## Data for the task
__________
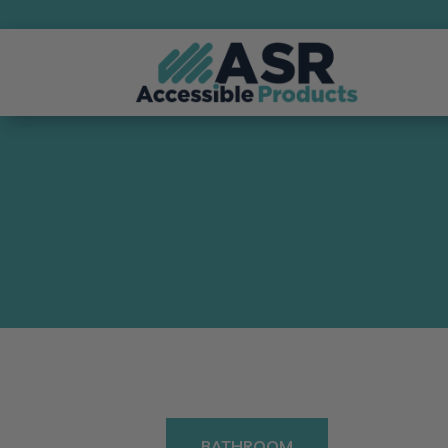
BATHROOM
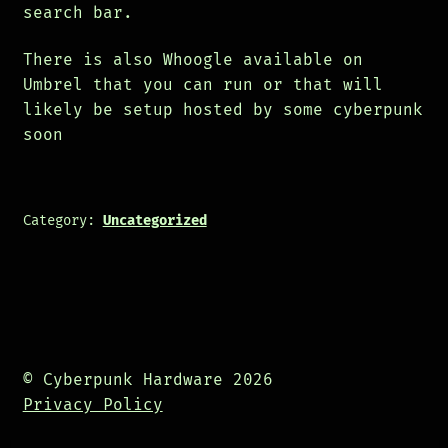
search bar.
There is also Whoogle available on
Umbrel that you can run or that will
likely be setup hosted by some cyberpunk
soon
Category:
Uncategorized
© Cyberpunk Hardware 2026
Privacy Policy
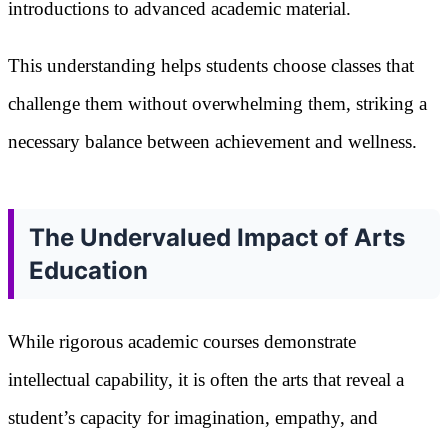
introductions to advanced academic material.
This understanding helps students choose classes that
challenge them without overwhelming them, striking a
necessary balance between achievement and wellness.
The Undervalued Impact of Arts
Education
While rigorous academic courses demonstrate
intellectual capability, it is often the arts that reveal a
student’s capacity for imagination, empathy, and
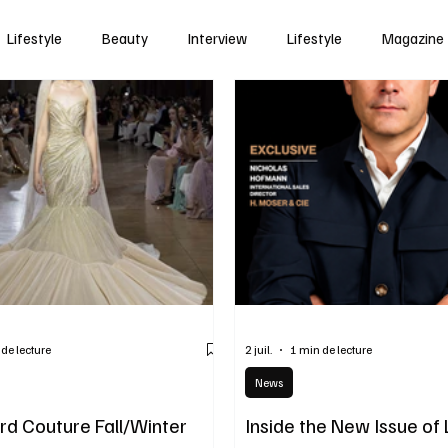
Lifestyle
Beauty
Interview
Lifestyle
Magazine
 de lecture
2 juil.
1 min de lecture
News
d Couture Fall/Winter
Inside the New Issue of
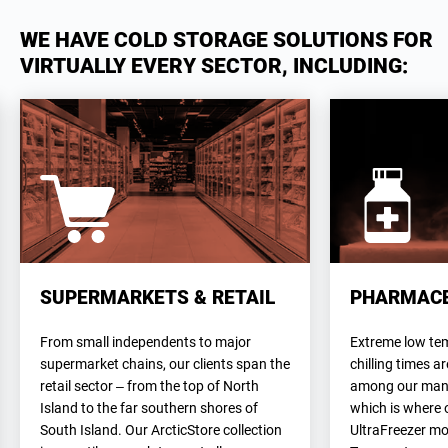
WE HAVE COLD STORAGE SOLUTIONS FOR
VIRTUALLY EVERY SECTOR, INCLUDING:
SUPERMARKETS & RETAIL
PHARMACE
From small independents to major
Extreme low te
supermarket chains, our clients span the
chilling times a
retail sector – from the top of North
among our many 
Island to the far southern shores of
which is where 
South Island. Our ArcticStore collection
UltraFreezer mo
__________
## Work request
Copy all of the lines above exactly as they appear, leaving out the pictures.

## Task result
BATHROOM
search bar.
There is also Whoogle available on
Umbrel that you can run or that will
likely be setup hosted by some cyberpunk
soon
Category:
Uncategorized
© Cyberpunk Hardware 2026
Privacy Policy
introductions to advanced academic material.
This understanding helps students choose classes that
challenge them without overwhelming them, striking a
necessary balance between achievement and wellness.
The Undervalued Impact of Arts
Education
While rigorous academic courses demonstrate
intellectual capability, it is often the arts that reveal a
student’s capacity for imagination, empathy, and
Lifestyle
Beauty
Interview
Lifestyle
Magazine
 de lecture
2 juil.
1 min de lecture
News
d Couture Fall/Winter
Inside the New Issue of
WE HAVE COLD STORAGE SOLUTIONS FOR
VIRTUALLY EVERY SECTOR, INCLUDING:
SUPERMARKETS & RETAIL
PHARMACE
From small independents to major
Extreme low te
supermarket chains, our clients span the
chilling times a
retail sector – from the top of North
among our many 
Island to the far southern shores of
which is where 
South Island. Our ArcticStore collection
UltraFreezer mo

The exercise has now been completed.